[Saved entries]
# # # # #
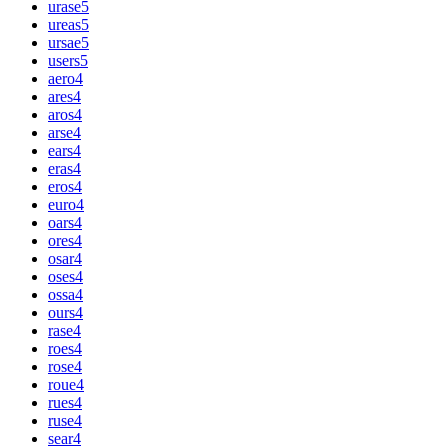
urase
5
ureas
5
ursae
5
users
5
aero
4
ares
4
aros
4
arse
4
ears
4
eras
4
eros
4
euro
4
oars
4
ores
4
osar
4
oses
4
ossa
4
ours
4
rase
4
roes
4
rose
4
roue
4
rues
4
ruse
4
sear
4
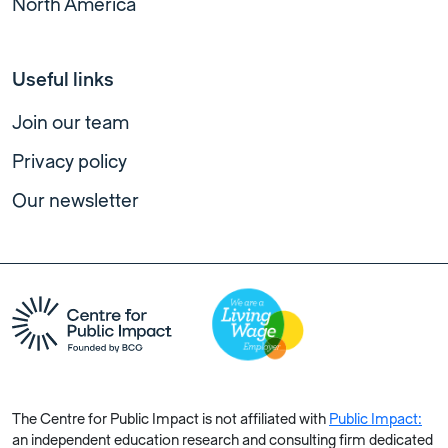
North America
Useful links
Join our team
Privacy policy
Our newsletter
The Centre for Public Impact is not affiliated with
Public Impact:
an independent education research and consulting firm dedicated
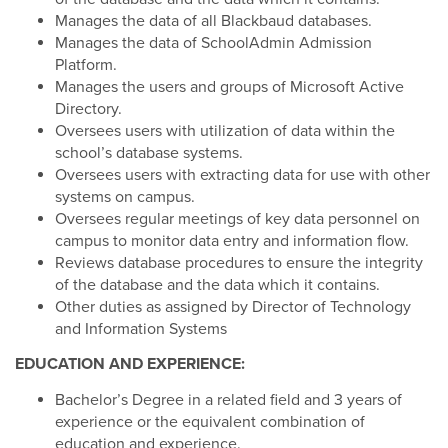
Manages the data of all Blackbaud databases.
Manages the data of SchoolAdmin Admission
Platform.
Manages the users and groups of Microsoft Active
Directory.
Oversees users with utilization of data within the
school’s database systems.
Oversees users with extracting data for use with other
systems on campus.
Oversees regular meetings of key data personnel on
campus to monitor data entry and information flow.
Reviews database procedures to ensure the integrity
of the database and the data which it contains.
Other duties as assigned by Director of Technology
and Information Systems
EDUCATION AND EXPERIENCE:
Bachelor’s Degree in a related field and 3 years of
experience or the equivalent combination of
education and experience.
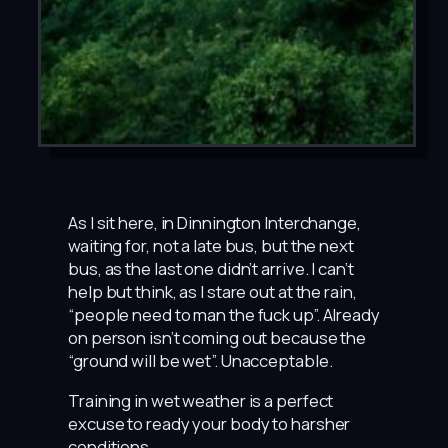
As I sit here, in Dinnington Interchange,
waiting for, not a late bus, but the next
bus, as the last one didn’t arrive. I can’t
help but think, as I stare out at the rain,
“people need to man the fuck up”. Already
on person isn’t coming out because the
“ground will be wet”. Unacceptable.
Training in wet weather is a perfect
excuse to ready your body to harsher
conditions.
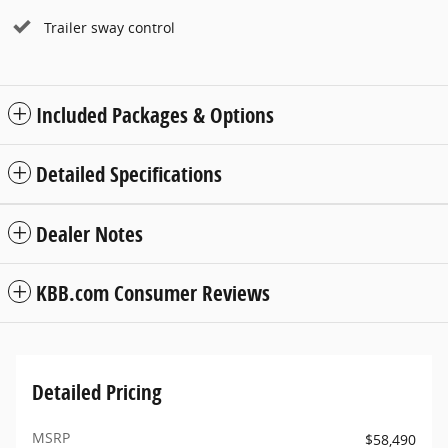
Trailer sway control
Included Packages & Options
Detailed Specifications
Dealer Notes
KBB.com Consumer Reviews
Detailed Pricing
MSRP
$58,490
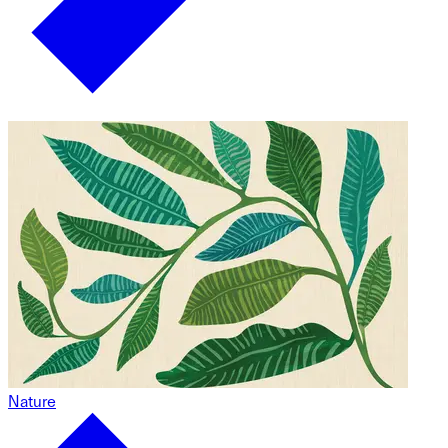
Nature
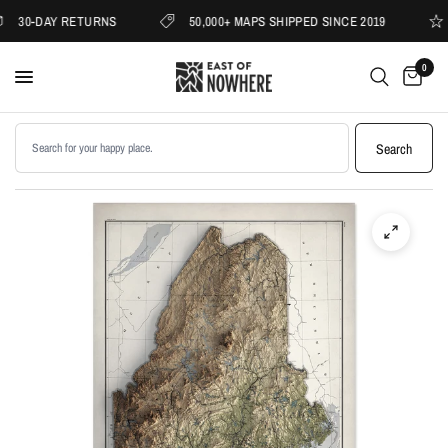
30-DAY RETURNS
50,000+ MAPS SHIPPED SINCE 2019
0
Search products
Search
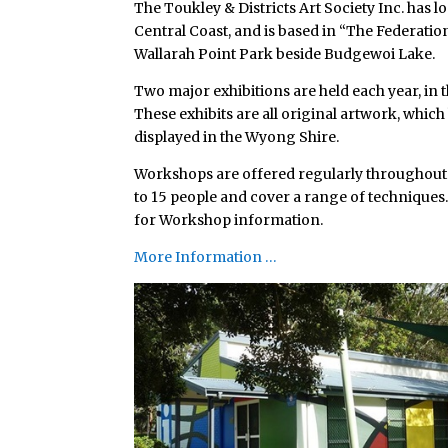
The Toukley & Districts Art Society Inc. has 
Central Coast, and is based in “The Federation
Wallarah Point Park beside Budgewoi Lake.
Two major exhibitions are held each year, in
These exhibits are all original artwork, whic
displayed in the Wyong Shire.
Workshops are offered regularly throughout t
to 15 people and cover a range of techniques.
for Workshop information.
More Information …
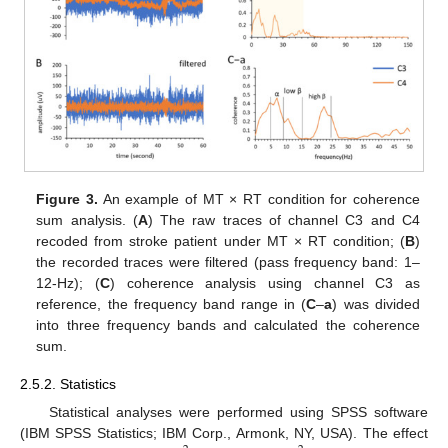
Figure 3.
An example of MT × RT condition for coherence
sum analysis. (
A
) The raw traces of channel C3 and C4
recoded from stroke patient under MT × RT condition; (
B
)
the recorded traces were filtered (pass frequency band: 1–
12-Hz); (
C
) coherence analysis using channel C3 as
reference, the frequency band range in (
C
–
a
) was divided
into three frequency bands and calculated the coherence
sum.
2.5.2. Statistics
Statistical analyses were performed using SPSS software
(IBM SPSS Statistics; IBM Corp., Armonk, NY, USA). The effect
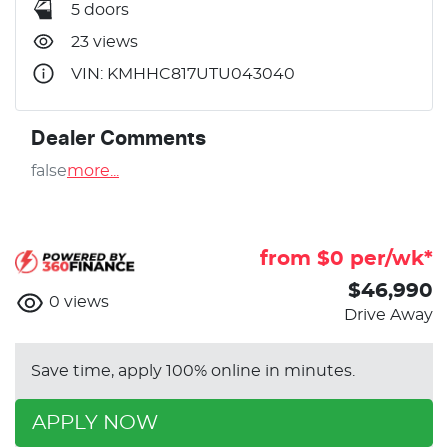
5 doors
23 views
VIN: KMHHC817UTU043040
Dealer Comments
false
more
...
from $
0
per/wk*
$46,990
0
views
Drive Away
Save time, apply 100% online in minutes.
APPLY NOW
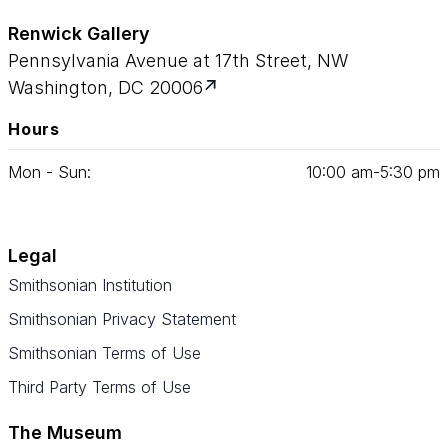
Renwick Gallery
Pennsylvania Avenue at 17th Street, NW
Washington, DC 20006
Hours
Mon - Sun:
10
:
00
am‑
5
:
30
pm
Legal
Smithsonian Institution
Smithsonian Privacy Statement
Smithsonian Terms of Use
Third Party Terms of Use
The Museum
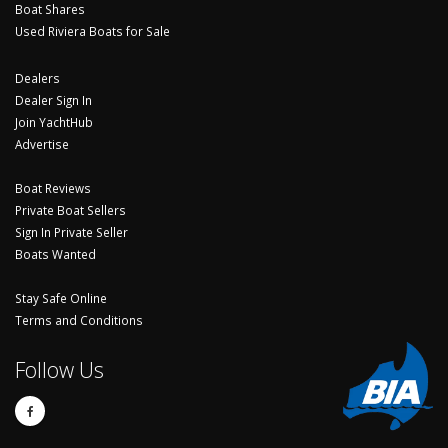
Boat Shares
Used Riviera Boats for Sale
Dealers
Dealer Sign In
Join YachtHub
Advertise
Boat Reviews
Private Boat Sellers
Sign In Private Seller
Boats Wanted
Stay Safe Online
Terms and Conditions
Follow Us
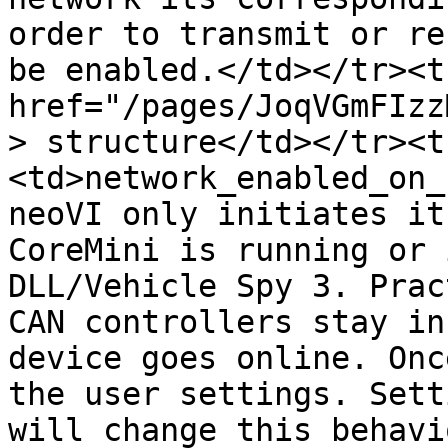
order to transmit or re
be enabled.</td></tr><t
href="/pages/JoqVGmFIzz
> structure</td></tr><t
<td>network_enabled_on_
neoVI only initiates it
CoreMini is running or 
DLL/Vehicle Spy 3. Prac
CAN controllers stay in
device goes online. Onc
the user settings. Sett
will change this behavi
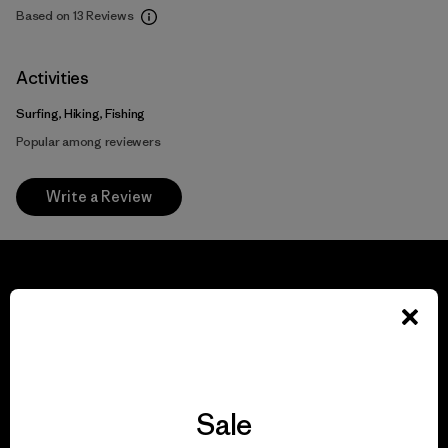
Based on 13 Reviews
Activities
Surfing, Hiking, Fishing
Popular among reviewers
Write a Review
We guarantee
everything we make.
Sale
View Ironclad Guarantee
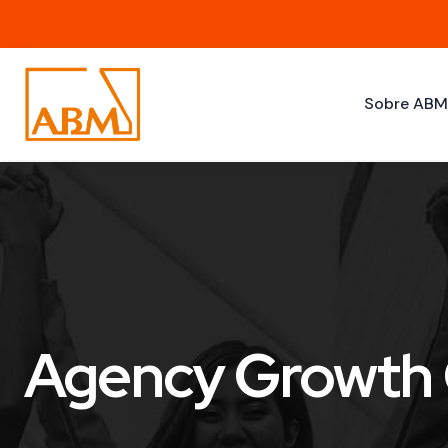
Sobre AB
Agency Growth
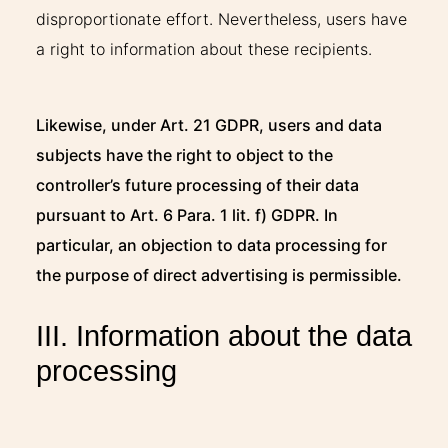
disproportionate effort. Nevertheless, users have
a right to information about these recipients.
Likewise, under Art. 21 GDPR, users and data
subjects have the right to object to the
controller’s future processing of their data
pursuant to Art. 6 Para. 1 lit. f) GDPR. In
particular, an objection to data processing for
the purpose of direct advertising is permissible.
III. Information about the data
processing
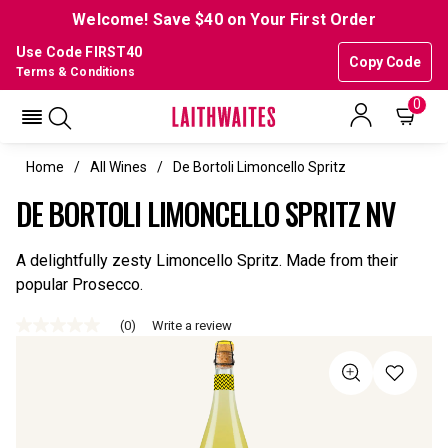
Welcome! Save $40 on Your First Order
Use Code FIRST40
Copy Code
Terms & Conditions
0
Home
All Wines
De Bortoli Limoncello Spritz
DE BORTOLI LIMONCELLO SPRITZ NV
A delightfully zesty Limoncello Spritz. Made from their
popular Prosecco.
(0)
Write a review
No
rating
value
Same
page
link.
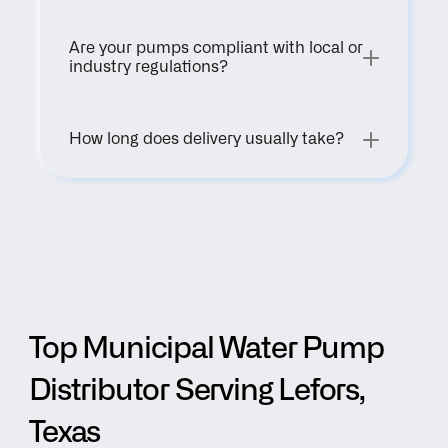
Are your pumps compliant with local or 
industry regulations?
How long does delivery usually take?
Top Municipal Water Pump 
Distributor Serving Lefors, 
Texas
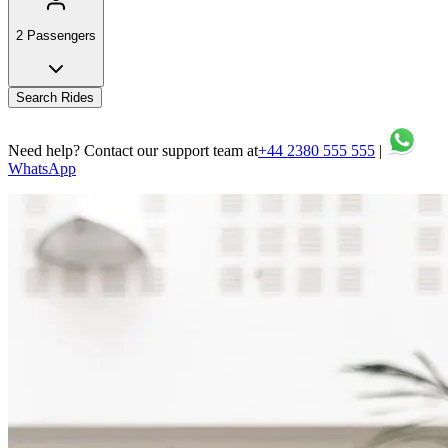
2 Passengers
Search Rides
Need help? Contact our support team at
+44 2380 555 555
|
WhatsApp
Your comfort and safety are our top priorities on every journey.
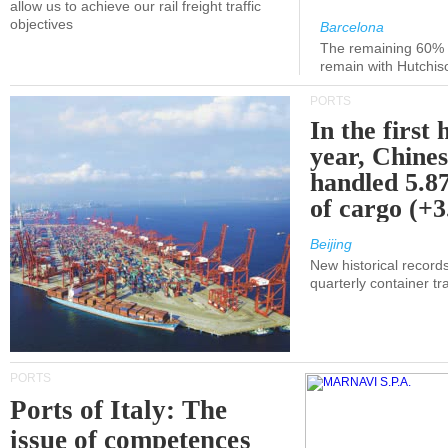
allow us to achieve our rail freight traffic
objectives
Barcelona
The remaining 60% of
remain with Hutchis
PORTS
In the first 
year, Chines
handled 5.87
of cargo (+
Beijing
New historical records
quarterly container tra
PORTS
Ports of Italy: The
issue of competences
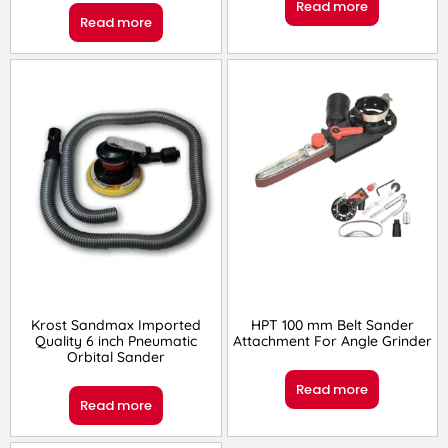
Read more
Read more
Krost Sandmax Imported
HPT 100 mm Belt Sander
Quality 6 inch Pneumatic
Attachment For Angle Grinder
Orbital Sander
Read more
Read more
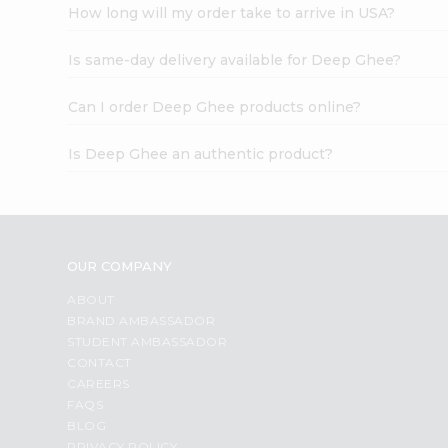
How long will my order take to arrive in USA?
Is same-day delivery available for Deep Ghee?
Can I order Deep Ghee products online?
Is Deep Ghee an authentic product?
OUR COMPANY
ABOUT
BRAND AMBASSADOR
STUDENT AMBASSADOR
CONTACT
CAREERS
FAQS
BLOG
PRIVACY POLICY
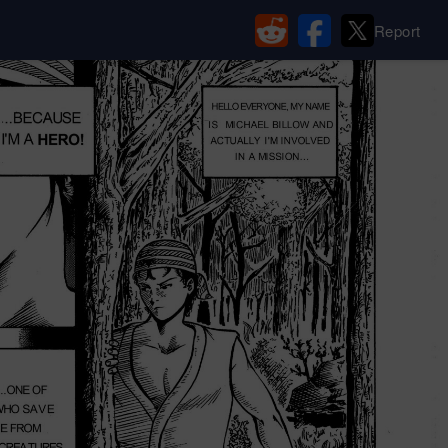
Report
# # # # #
Please reproduce the text of the listing above line for line, without any changes, and omit the pictures.

Solution for this problem -
urase
5
ureas
5
ursae
5
users
5
aero
4
ares
4
aros
4
arse
4
ears
4
eras
4
eros
4
euro
4
oars
4
ores
4
osar
4
oses
4
ossa
4
ours
4
rase
4
roes
4
rose
4
roue
4
rues
4
ruse
4
sear
4
North America
Useful links
Join our team
Privacy policy
Our newsletter
The Centre for Public Impact is not affiliated with
Public Impact:
an independent education research and consulting firm dedicated
Manages the data of all Blackbaud databases.
Manages the data of SchoolAdmin Admission
Platform.
Manages the users and groups of Microsoft Active
Directory.
Oversees users with utilization of data within the
school’s database systems.
Oversees users with extracting data for use with other
systems on campus.
Oversees regular meetings of key data personnel on
campus to monitor data entry and information flow.
Reviews database procedures to ensure the integrity
of the database and the data which it contains.
Other duties as assigned by Director of Technology
and Information Systems
EDUCATION AND EXPERIENCE:
Bachelor’s Degree in a related field and 3 years of
experience or the equivalent combination of
education and experience.
As I sit here, in Dinnington Interchange,
waiting for, not a late bus, but the next
bus, as the last one didn’t arrive. I can’t
help but think, as I stare out at the rain,
“people need to man the fuck up”. Already
on person isn’t coming out because the
“ground will be wet”. Unacceptable.
Training in wet weather is a perfect
excuse to ready your body to harsher
conditions.
Trailer sway control
Included Packages & Options
Detailed Specifications
Dealer Notes
KBB.com Consumer Reviews
Detailed Pricing
MSRP
$58,490
Nature
30-DAY RETURNS
50,000+ MAPS SHIPPED SINCE 2019
0
Search products
Search
The Toukley & Districts Art Society Inc. has 
Central Coast, and is based in “The Federation
Wallarah Point Park beside Budgewoi Lake.
Two major exhibitions are held each year, in
These exhibits are all original artwork, whic
displayed in the Wyong Shire.
Workshops are offered regularly throughout t
to 15 people and cover a range of techniques.
for Workshop information.
More Information …
Figure 3.
An example of MT × RT condition for coherence
sum analysis. (
A
) The raw traces of channel C3 and C4
recoded from stroke patient under MT × RT condition; (
B
)
the recorded traces were filtered (pass frequency band: 1–
12-Hz); (
C
) coherence analysis using channel C3 as
reference, the frequency band range in (
C
–
a
) was divided
into three frequency bands and calculated the coherence
sum.
2.5.2. Statistics
Statistical analyses were performed using SPSS software
(IBM SPSS Statistics; IBM Corp., Armonk, NY, USA). The effect
5 doors
23 views
VIN: KMHHC817UTU043040
Dealer Comments
false
more
...
from $
0
per/wk*
$46,990
0
views
Drive Away
Save time, apply 100% online in minutes.
APPLY NOW
Renwick Gallery
Pennsylvania Avenue at 17th Street, NW
Washington, DC 20006
Hours
Mon - Sun:
10
:
00
am‑
5
:
30
pm
Legal
Smithsonian Institution
Smithsonian Privacy Statement
Smithsonian Terms of Use
Third Party Terms of Use
The Museum
Boat Shares
Used Riviera Boats for Sale
Dealers
Dealer Sign In
Join YachtHub
Advertise
Boat Reviews
Private Boat Sellers
Sign In Private Seller
Boats Wanted
Stay Safe Online
Terms and Conditions
Follow Us
order to transmit or re
be enabled.</td></tr><t
href="/pages/JoqVGmFIzz
> structure</td></tr><t
<td>network_enabled_on_
neoVI only initiates it
CoreMini is running or 
DLL/Vehicle Spy 3. Prac
CAN controllers stay in
device goes online. Onc
the user settings. Sett
will change this behavi
Based on 13 Reviews
Activities
Surfing, Hiking, Fishing
Popular among reviewers
Write a Review
We guarantee
everything we make.
Sale
View Ironclad Guarantee
Sobre AB
Agency Growth
disproportionate effort. Nevertheless, users have
a right to information about these recipients.
Likewise, under Art. 21 GDPR, users and data
subjects have the right to object to the
controller’s future processing of their data
pursuant to Art. 6 Para. 1 lit. f) GDPR. In
particular, an objection to data processing for
the purpose of direct advertising is permissible.
III. Information about the data
processing
Welcome! Save $40 on Your First Order
Use Code FIRST40
Copy Code
Terms & Conditions
0
Home
All Wines
De Bortoli Limoncello Spritz
DE BORTOLI LIMONCELLO SPRITZ NV
A delightfully zesty Limoncello Spritz. Made from their
popular Prosecco.
(0)
Write a review
No
rating
value
Same
page
link.
Are your pumps compliant with local or 
industry regulations?
How long does delivery usually take?
Top Municipal Water Pump 
Distributor Serving Lefors, 
Texas
2 Passengers
Search Rides
Need help? Contact our support team at
+44 2380 555 555
|
WhatsApp
Your comfort and safety are our top priorities on every journey.
allow us to achieve our rail freight traffic
objectives
Barcelona
The remaining 60% of
remain with Hutchis
PORTS
In the first 
year, Chines
handled 5.87
of cargo (+
Beijing
New historical records
quarterly container tra
PORTS
Ports of Italy: The
issue of competences
Read more
Read more
Krost Sandmax Imported
HPT 100 mm Belt Sander
Quality 6 inch Pneumatic
Attachment For Angle Grinder
Orbital Sander
Read more
Read more
How long will my order take to arrive in USA?
Is same-day delivery available for Deep Ghee?
Can I order Deep Ghee products online?
Is Deep Ghee an authentic product?
OUR COMPANY
ABOUT
BRAND AMBASSADOR
STUDENT AMBASSADOR
CONTACT
CAREERS
FAQS
BLOG
PRIVACY POLICY
Report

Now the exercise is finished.